§ **Work to complete**
Please repeat the whole listing exactly, but leave the pictures out.

§ **Data supplied**
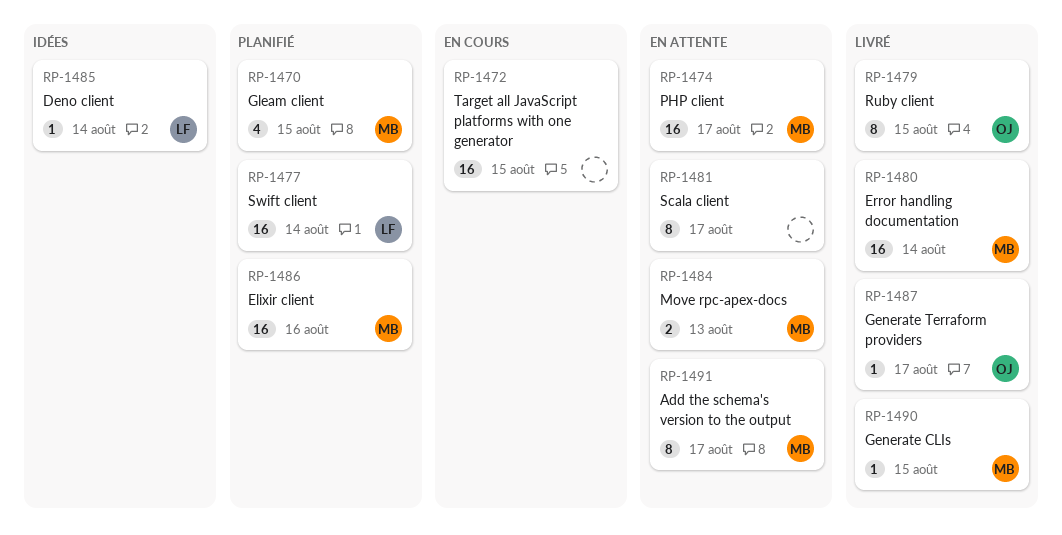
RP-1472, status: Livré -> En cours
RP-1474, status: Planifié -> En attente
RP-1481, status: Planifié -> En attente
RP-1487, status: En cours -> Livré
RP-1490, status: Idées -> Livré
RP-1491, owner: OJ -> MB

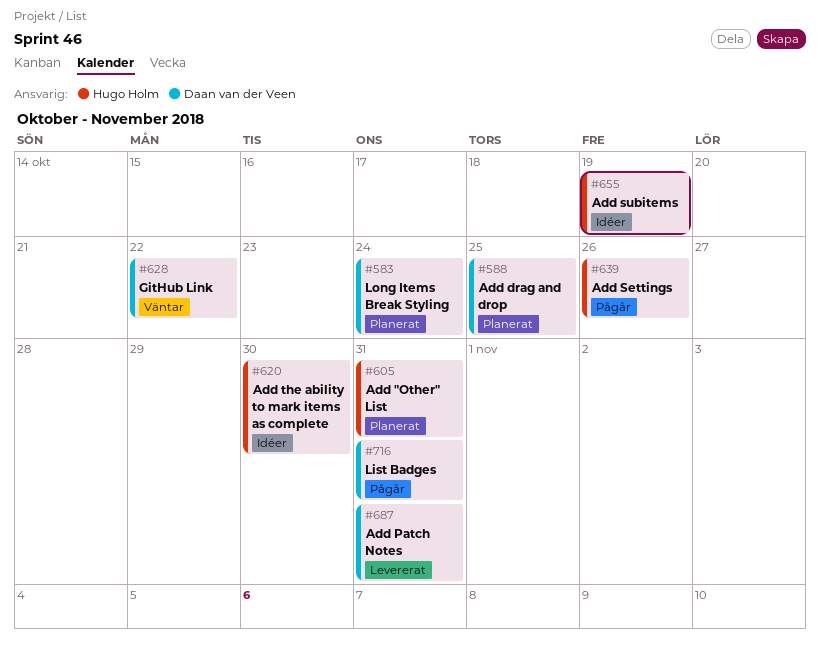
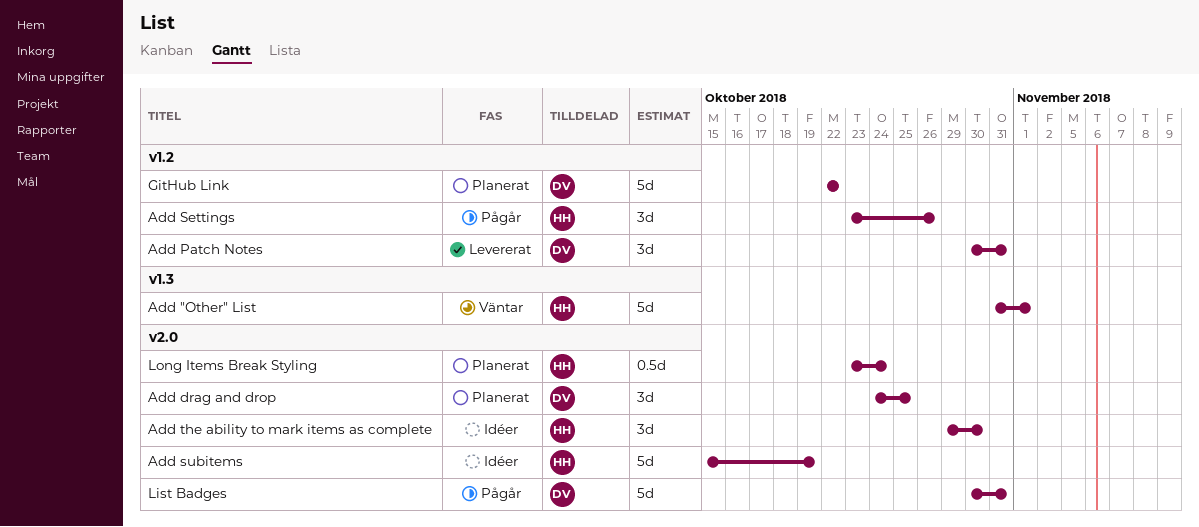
Add "Other" List, status: Planerat -> Väntar
Add "Other" List, due: Oct 31 -> Nov 1
GitHub Link, status: Väntar -> Planerat
Long Items Break Styling, owner: Daan van der Veen -> Hugo Holm

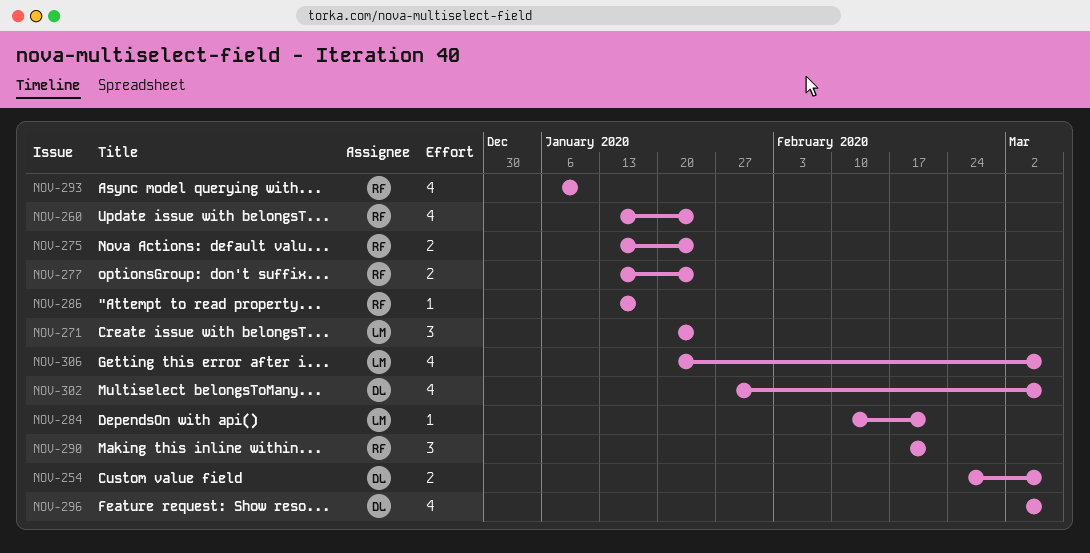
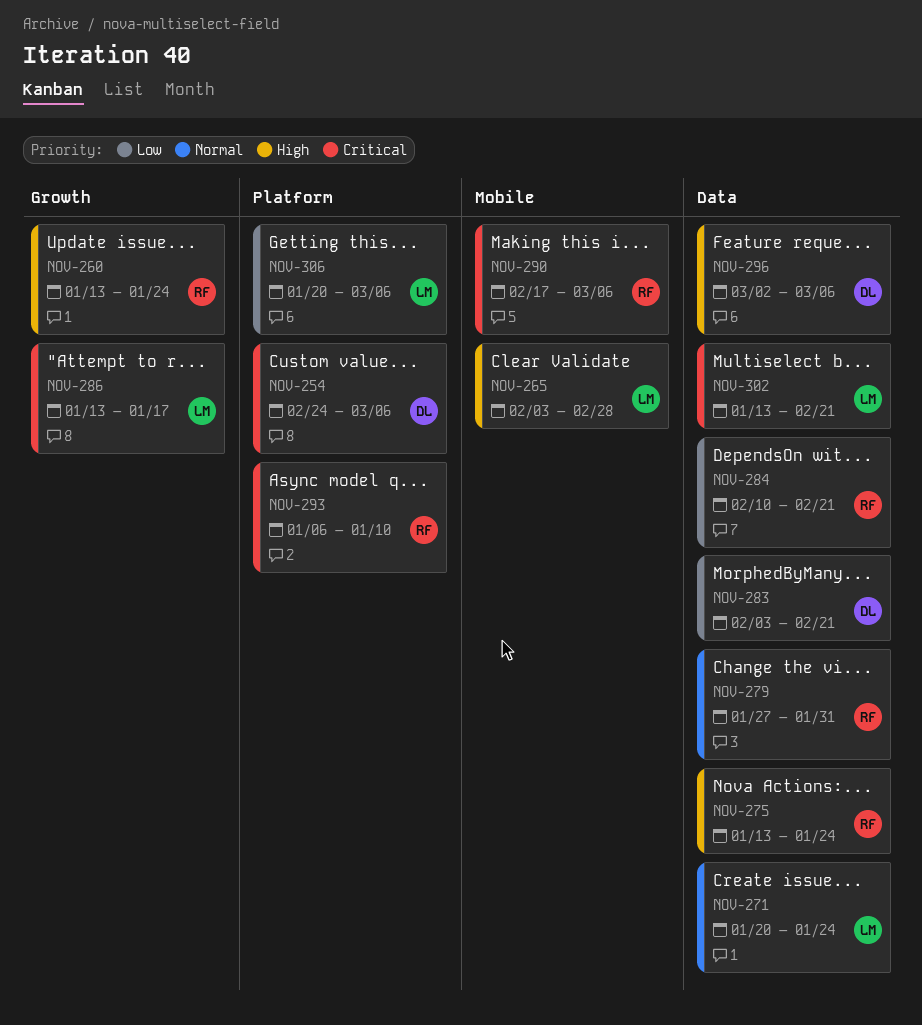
NOV-265: none -> present
NOV-277: present -> none
NOV-279: none -> present
NOV-283: none -> present
NOV-284, owner: LM -> RF
NOV-286, owner: RF -> LM
NOV-290, due: Feb 21 -> Mar 6
NOV-302, owner: DL -> LM
NOV-302, start: Jan 27 -> Jan 13
NOV-302, due: Mar 6 -> Feb 21

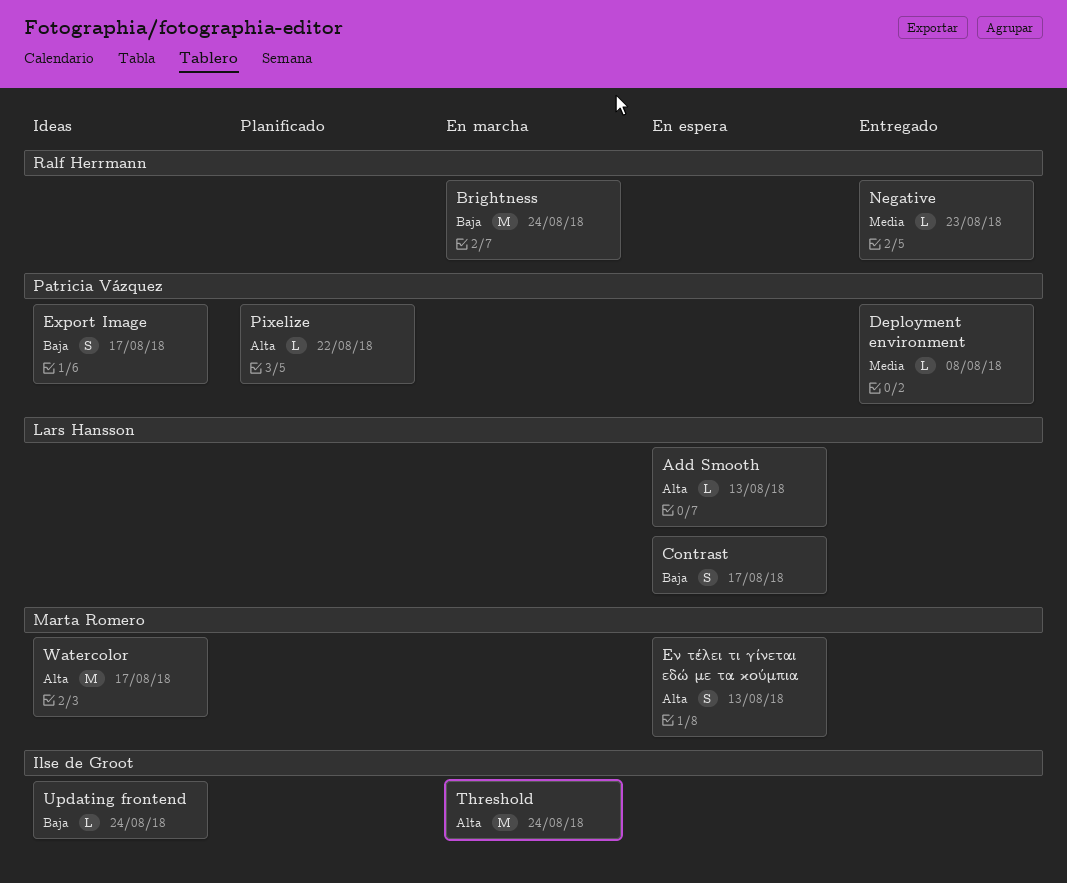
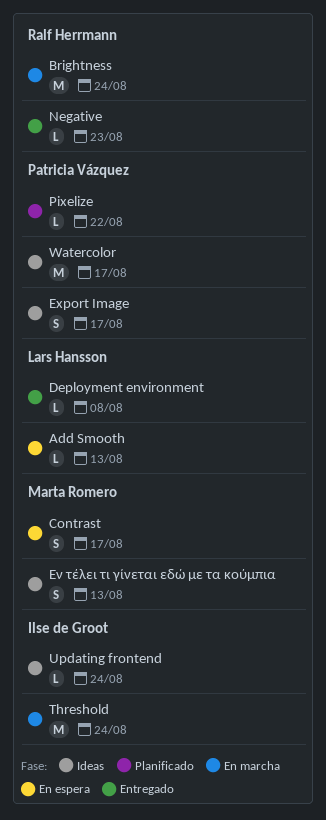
Contrast, owner: Lars Hansson -> Marta Romero
Deployment environment, owner: Patricia Vázquez -> Lars Hansson
Watercolor, owner: Marta Romero -> Patricia Vázquez
Εν τέλει τι γίνεται εδώ με τα κούμπια, status: En espera -> Ideas

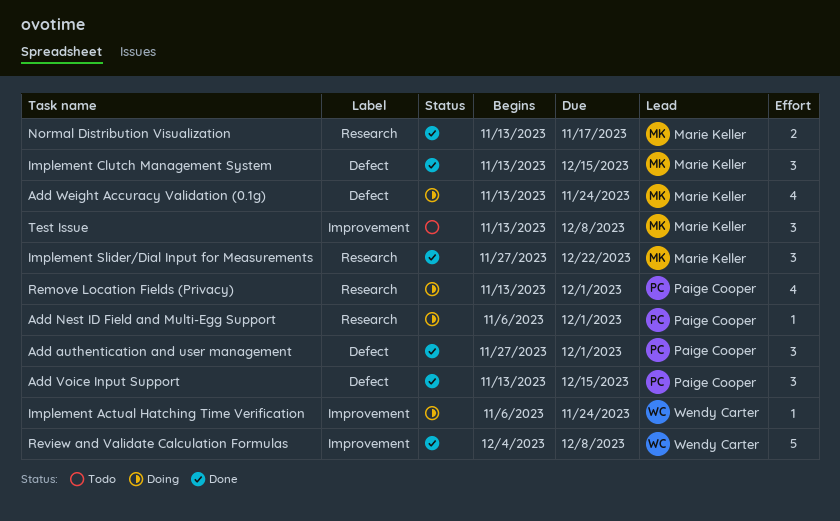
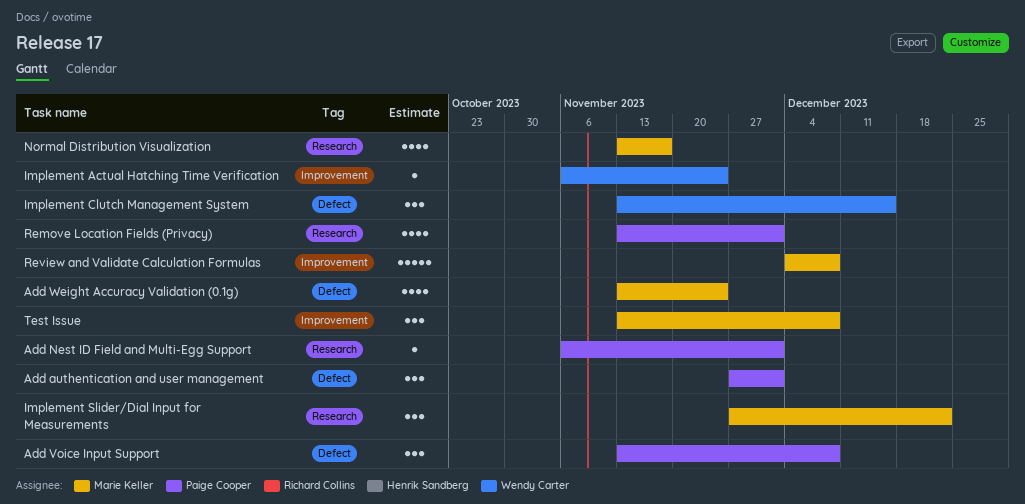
Add Voice Input Support, due: Dec 15 -> Dec 8
Implement Clutch Management System, owner: Marie Keller -> Wendy Carter
Normal Distribution Visualization, estimate: 2 -> 4
Review and Validate Calculation Formulas, owner: Wendy Carter -> Marie Keller

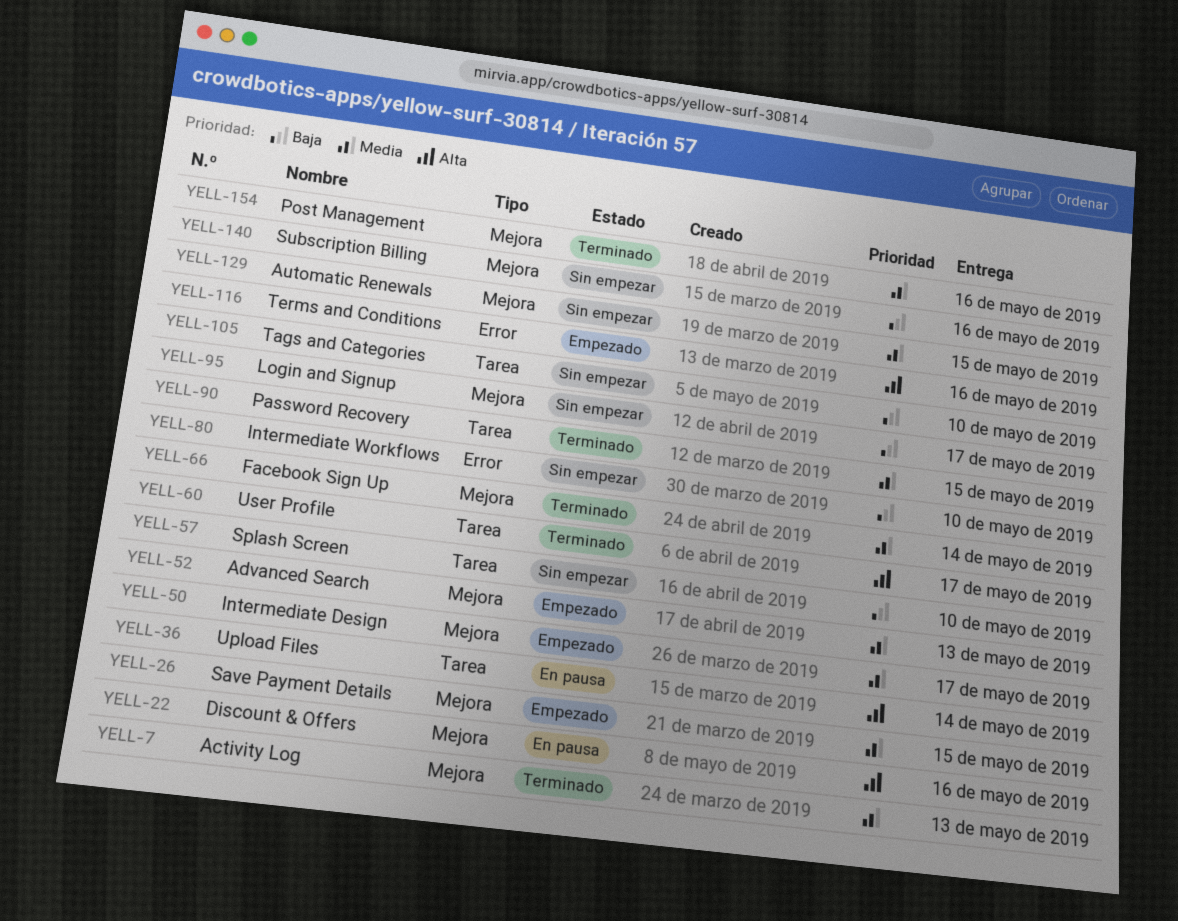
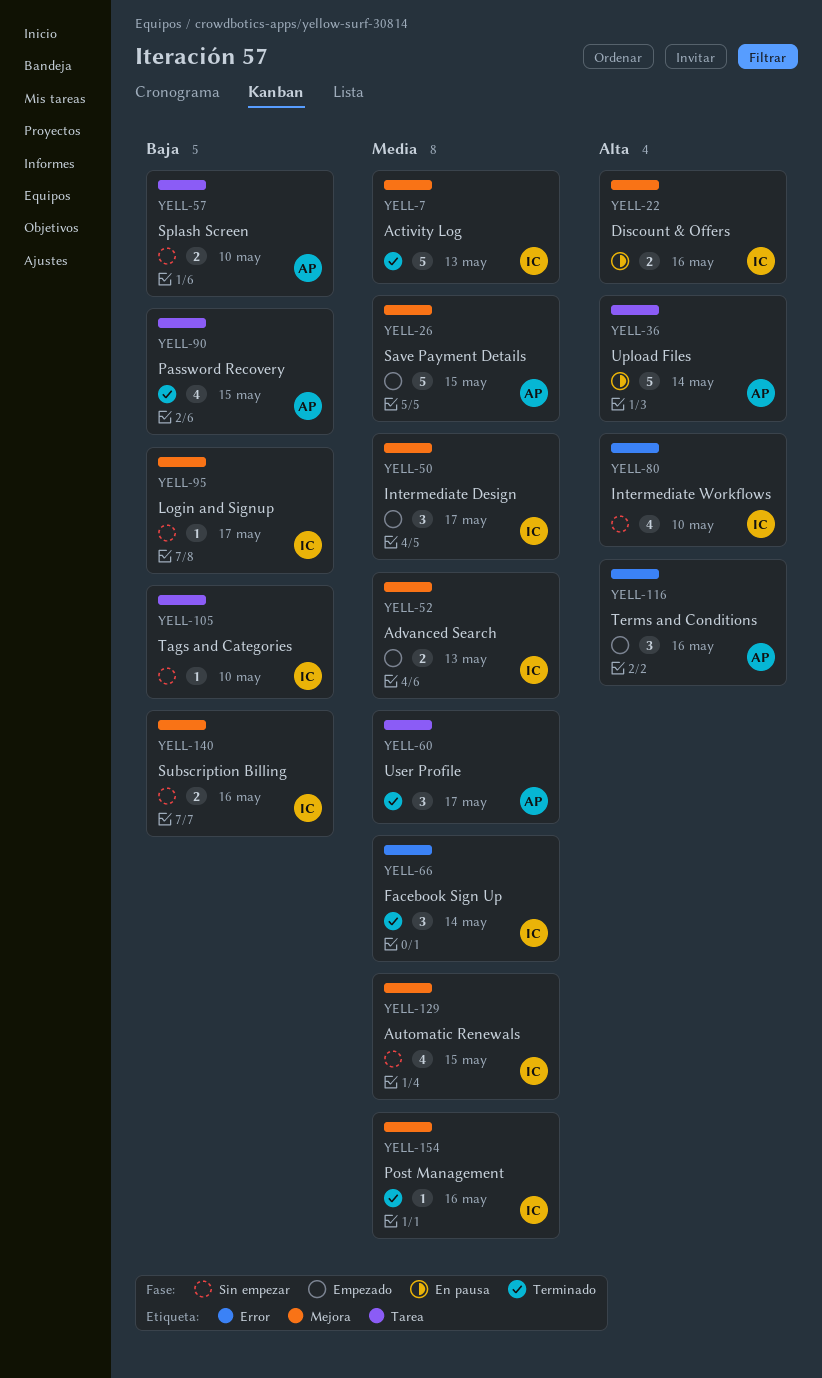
YELL-60, priority: Alta -> Media
YELL-66, label: Mejora -> Error
YELL-80, priority: Baja -> Alta
YELL-90, priority: Media -> Baja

§ **Exercise solution**
RP-1472, status: Livré -> En cours
RP-1474, status: Planifié -> En attente
RP-1481, status: Planifié -> En attente
RP-1487, status: En cours -> Livré
RP-1490, status: Idées -> Livré
RP-1491, owner: OJ -> MB

Add "Other" List, status: Planerat -> Väntar
Add "Other" List, due: Oct 31 -> Nov 1
GitHub Link, status: Väntar -> Planerat
Long Items Break Styling, owner: Daan van der Veen -> Hugo Holm

NOV-265: none -> present
NOV-277: present -> none
NOV-279: none -> present
NOV-283: none -> present
NOV-284, owner: LM -> RF
NOV-286, owner: RF -> LM
NOV-290, due: Feb 21 -> Mar 6
NOV-302, owner: DL -> LM
NOV-302, start: Jan 27 -> Jan 13
NOV-302, due: Mar 6 -> Feb 21

Contrast, owner: Lars Hansson -> Marta Romero
Deployment environment, owner: Patricia Vázquez -> Lars Hansson
Watercolor, owner: Marta Romero -> Patricia Vázquez
Εν τέλει τι γίνεται εδώ με τα κούμπια, status: En espera -> Ideas

Add Voice Input Support, due: Dec 15 -> Dec 8
Implement Clutch Management System, owner: Marie Keller -> Wendy Carter
Normal Distribution Visualization, estimate: 2 -> 4
Review and Validate Calculation Formulas, owner: Wendy Carter -> Marie Keller

YELL-60, priority: Alta -> Media
YELL-66, label: Mejora -> Error
YELL-80, priority: Baja -> Alta
YELL-90, priority: Media -> Baja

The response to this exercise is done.